[Data excerpts]

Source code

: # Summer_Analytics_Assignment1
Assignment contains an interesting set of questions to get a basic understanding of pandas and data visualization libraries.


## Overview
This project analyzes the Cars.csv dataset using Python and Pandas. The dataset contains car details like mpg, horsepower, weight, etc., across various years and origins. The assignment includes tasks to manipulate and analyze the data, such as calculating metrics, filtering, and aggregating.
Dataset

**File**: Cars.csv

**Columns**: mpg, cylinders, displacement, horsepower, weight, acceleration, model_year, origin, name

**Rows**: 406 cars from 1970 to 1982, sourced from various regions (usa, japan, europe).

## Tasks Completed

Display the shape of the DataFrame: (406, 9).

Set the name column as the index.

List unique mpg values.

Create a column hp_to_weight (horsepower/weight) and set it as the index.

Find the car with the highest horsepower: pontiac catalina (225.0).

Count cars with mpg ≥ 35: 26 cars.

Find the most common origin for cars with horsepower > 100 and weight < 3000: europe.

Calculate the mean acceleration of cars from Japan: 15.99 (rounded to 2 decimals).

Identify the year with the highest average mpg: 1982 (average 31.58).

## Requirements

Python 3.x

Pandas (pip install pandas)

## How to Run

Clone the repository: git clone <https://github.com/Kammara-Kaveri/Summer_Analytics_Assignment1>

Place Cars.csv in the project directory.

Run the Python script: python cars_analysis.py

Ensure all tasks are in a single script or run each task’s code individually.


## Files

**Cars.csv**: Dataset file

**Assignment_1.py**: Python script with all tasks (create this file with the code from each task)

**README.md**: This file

→ **Task directions**
Copy out every line of the records above word for word.

→ **Answer below**
Source code

: # Summer_Analytics_Assignment1
Assignment contains an interesting set of questions to get a basic understanding of pandas and data visualization libraries.


## Overview
This project analyzes the Cars.csv dataset using Python and Pandas. The dataset contains car details like mpg, horsepower, weight, etc., across various years and origins. The assignment includes tasks to manipulate and analyze the data, such as calculating metrics, filtering, and aggregating.
Dataset

**File**: Cars.csv

**Columns**: mpg, cylinders, displacement, horsepower, weight, acceleration, model_year, origin, name

**Rows**: 406 cars from 1970 to 1982, sourced from various regions (usa, japan, europe).

## Tasks Completed

Display the shape of the DataFrame: (406, 9).

Set the name column as the index.

List unique mpg values.

Create a column hp_to_weight (horsepower/weight) and set it as the index.

Find the car with the highest horsepower: pontiac catalina (225.0).

Count cars with mpg ≥ 35: 26 cars.

Find the most common origin for cars with horsepower > 100 and weight < 3000: europe.

Calculate the mean acceleration of cars from Japan: 15.99 (rounded to 2 decimals).

Identify the year with the highest average mpg: 1982 (average 31.58).

## Requirements

Python 3.x

Pandas (pip install pandas)

## How to Run

Clone the repository: git clone <https://github.com/Kammara-Kaveri/Summer_Analytics_Assignment1>

Place Cars.csv in the project directory.

Run the Python script: python cars_analysis.py

Ensure all tasks are in a single script or run each task’s code individually.


## Files

**Cars.csv**: Dataset file

**Assignment_1.py**: Python script with all tasks (create this file with the code from each task)

**README.md**: This file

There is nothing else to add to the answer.